#### [BRIEF]
Copy out every line of the records where the string "SLRD" occurs.

#### [DATA FOR ANALYSIS]
##############################
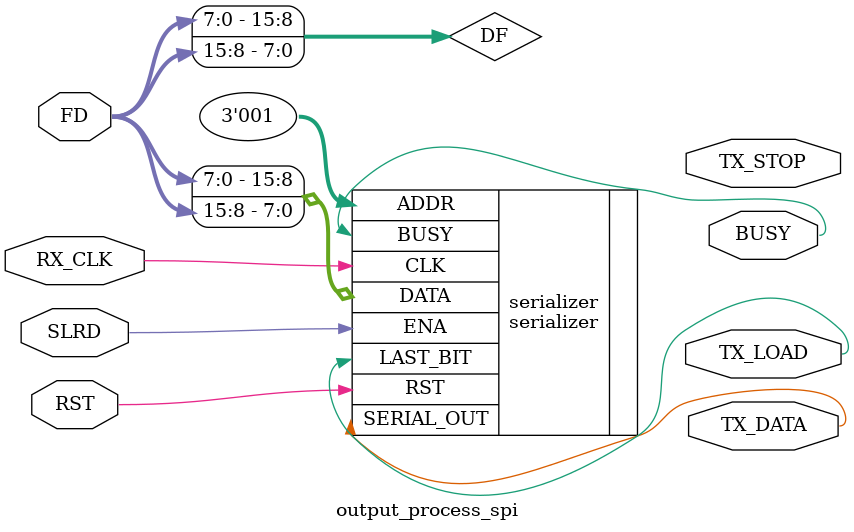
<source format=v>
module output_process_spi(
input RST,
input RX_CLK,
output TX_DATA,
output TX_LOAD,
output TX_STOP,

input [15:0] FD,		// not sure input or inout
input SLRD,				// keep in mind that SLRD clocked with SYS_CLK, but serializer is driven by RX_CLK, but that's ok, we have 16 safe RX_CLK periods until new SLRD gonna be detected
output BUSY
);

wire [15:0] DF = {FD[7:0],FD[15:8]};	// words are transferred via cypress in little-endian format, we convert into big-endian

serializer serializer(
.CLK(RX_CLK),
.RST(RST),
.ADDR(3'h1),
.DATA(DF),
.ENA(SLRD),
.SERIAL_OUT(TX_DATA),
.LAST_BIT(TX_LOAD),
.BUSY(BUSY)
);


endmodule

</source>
##############################
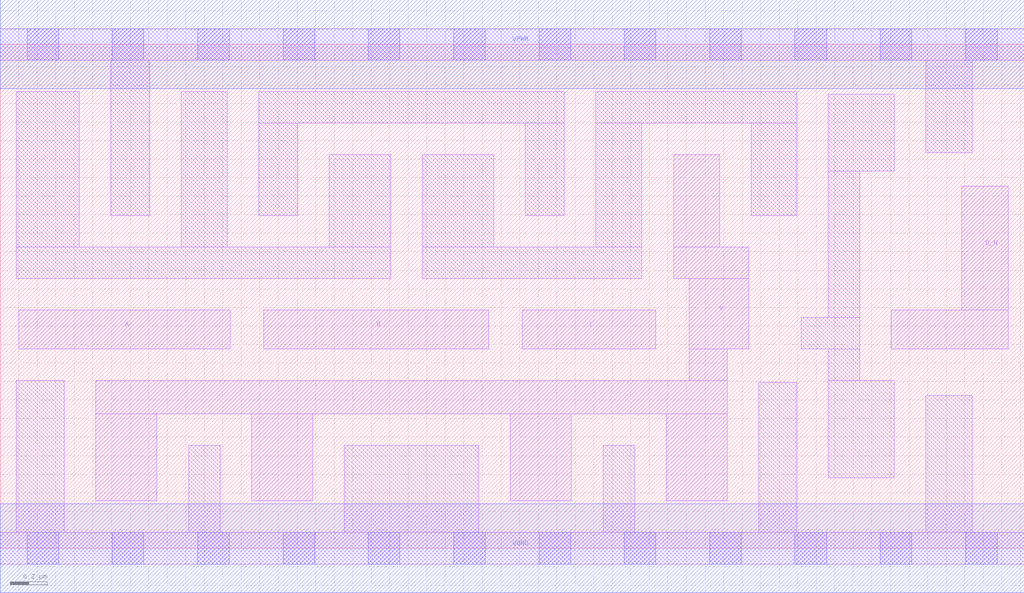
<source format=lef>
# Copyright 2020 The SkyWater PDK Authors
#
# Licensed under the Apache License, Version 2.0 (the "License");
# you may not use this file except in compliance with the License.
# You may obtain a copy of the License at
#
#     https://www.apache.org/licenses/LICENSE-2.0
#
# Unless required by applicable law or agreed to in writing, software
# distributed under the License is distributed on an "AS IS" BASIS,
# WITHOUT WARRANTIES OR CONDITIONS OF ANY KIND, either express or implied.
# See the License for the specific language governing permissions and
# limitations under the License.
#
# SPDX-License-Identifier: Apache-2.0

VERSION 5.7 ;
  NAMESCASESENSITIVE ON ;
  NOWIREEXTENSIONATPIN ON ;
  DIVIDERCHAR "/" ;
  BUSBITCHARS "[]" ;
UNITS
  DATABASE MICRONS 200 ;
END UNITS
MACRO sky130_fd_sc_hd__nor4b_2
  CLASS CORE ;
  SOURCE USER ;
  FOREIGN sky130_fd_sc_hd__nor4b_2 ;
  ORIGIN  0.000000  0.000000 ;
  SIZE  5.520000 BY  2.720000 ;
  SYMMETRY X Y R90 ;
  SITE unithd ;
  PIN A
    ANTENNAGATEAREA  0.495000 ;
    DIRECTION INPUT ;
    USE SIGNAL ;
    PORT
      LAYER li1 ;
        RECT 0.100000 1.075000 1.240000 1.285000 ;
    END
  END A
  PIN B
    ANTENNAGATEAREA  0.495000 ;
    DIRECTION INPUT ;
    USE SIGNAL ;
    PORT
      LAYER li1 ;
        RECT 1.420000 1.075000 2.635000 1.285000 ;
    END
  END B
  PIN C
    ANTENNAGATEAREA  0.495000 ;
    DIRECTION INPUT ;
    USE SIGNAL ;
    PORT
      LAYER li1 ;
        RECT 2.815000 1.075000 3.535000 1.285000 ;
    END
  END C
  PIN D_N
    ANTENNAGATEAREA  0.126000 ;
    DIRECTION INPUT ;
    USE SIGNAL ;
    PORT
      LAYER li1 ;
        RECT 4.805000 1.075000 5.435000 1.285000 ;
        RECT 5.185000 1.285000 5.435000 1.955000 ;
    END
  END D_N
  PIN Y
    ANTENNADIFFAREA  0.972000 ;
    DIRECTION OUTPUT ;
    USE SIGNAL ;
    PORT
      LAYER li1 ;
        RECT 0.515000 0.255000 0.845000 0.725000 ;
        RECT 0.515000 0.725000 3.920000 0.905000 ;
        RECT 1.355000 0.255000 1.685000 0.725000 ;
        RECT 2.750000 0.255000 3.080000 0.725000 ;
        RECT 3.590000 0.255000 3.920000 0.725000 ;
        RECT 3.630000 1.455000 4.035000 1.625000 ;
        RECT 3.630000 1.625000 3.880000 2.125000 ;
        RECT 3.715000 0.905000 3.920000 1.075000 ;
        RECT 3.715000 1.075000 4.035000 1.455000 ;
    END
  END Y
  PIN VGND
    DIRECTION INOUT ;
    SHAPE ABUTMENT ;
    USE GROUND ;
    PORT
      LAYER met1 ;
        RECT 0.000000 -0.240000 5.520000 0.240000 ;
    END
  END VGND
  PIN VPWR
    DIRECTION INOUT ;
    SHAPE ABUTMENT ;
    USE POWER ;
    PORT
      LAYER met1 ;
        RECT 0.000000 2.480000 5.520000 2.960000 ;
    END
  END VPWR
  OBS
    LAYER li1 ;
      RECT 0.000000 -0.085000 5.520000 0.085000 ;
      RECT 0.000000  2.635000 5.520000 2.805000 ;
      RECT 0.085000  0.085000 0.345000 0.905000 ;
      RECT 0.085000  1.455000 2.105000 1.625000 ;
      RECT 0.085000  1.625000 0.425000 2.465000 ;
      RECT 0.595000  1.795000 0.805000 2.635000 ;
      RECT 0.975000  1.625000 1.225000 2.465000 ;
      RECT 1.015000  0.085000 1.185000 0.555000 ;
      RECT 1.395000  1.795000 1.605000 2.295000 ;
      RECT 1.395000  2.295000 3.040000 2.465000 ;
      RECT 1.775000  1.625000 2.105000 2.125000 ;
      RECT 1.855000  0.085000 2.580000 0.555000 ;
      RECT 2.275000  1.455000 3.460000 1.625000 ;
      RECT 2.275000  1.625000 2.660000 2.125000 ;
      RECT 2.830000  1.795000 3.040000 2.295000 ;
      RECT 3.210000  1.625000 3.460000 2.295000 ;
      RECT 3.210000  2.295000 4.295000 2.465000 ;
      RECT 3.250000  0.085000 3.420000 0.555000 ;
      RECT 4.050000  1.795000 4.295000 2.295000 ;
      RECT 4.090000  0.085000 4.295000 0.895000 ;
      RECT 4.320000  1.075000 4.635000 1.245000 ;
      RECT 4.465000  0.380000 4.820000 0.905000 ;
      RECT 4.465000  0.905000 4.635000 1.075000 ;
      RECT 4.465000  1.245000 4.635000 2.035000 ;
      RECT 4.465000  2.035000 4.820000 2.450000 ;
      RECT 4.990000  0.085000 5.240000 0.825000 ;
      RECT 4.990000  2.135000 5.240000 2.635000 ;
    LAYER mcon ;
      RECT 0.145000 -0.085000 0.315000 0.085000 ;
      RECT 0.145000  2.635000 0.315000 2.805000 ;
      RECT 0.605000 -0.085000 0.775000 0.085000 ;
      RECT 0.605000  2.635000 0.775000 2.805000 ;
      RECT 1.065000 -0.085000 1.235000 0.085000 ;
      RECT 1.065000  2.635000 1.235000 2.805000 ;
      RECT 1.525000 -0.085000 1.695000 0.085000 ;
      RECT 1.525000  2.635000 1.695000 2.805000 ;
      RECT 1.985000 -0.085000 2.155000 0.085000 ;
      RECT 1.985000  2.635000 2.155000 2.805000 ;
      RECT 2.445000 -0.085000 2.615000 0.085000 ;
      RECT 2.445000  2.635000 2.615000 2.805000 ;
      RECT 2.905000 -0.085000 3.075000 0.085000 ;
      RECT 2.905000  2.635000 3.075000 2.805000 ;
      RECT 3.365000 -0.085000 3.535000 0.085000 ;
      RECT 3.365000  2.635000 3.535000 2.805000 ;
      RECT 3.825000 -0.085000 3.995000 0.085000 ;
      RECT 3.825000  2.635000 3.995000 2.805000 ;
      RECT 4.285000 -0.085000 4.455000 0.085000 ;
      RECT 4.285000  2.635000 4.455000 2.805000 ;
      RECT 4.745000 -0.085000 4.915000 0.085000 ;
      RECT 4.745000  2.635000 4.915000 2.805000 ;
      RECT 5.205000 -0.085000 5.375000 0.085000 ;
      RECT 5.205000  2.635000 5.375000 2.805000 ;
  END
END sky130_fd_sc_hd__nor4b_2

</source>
##############################
#### [ANSWER SPACE]
input SLRD,				// keep in mind that SLRD clocked with SYS_CLK, but serializer is driven by RX_CLK, but that's ok, we have 16 safe RX_CLK periods until new SLRD gonna be detected
.ENA(SLRD),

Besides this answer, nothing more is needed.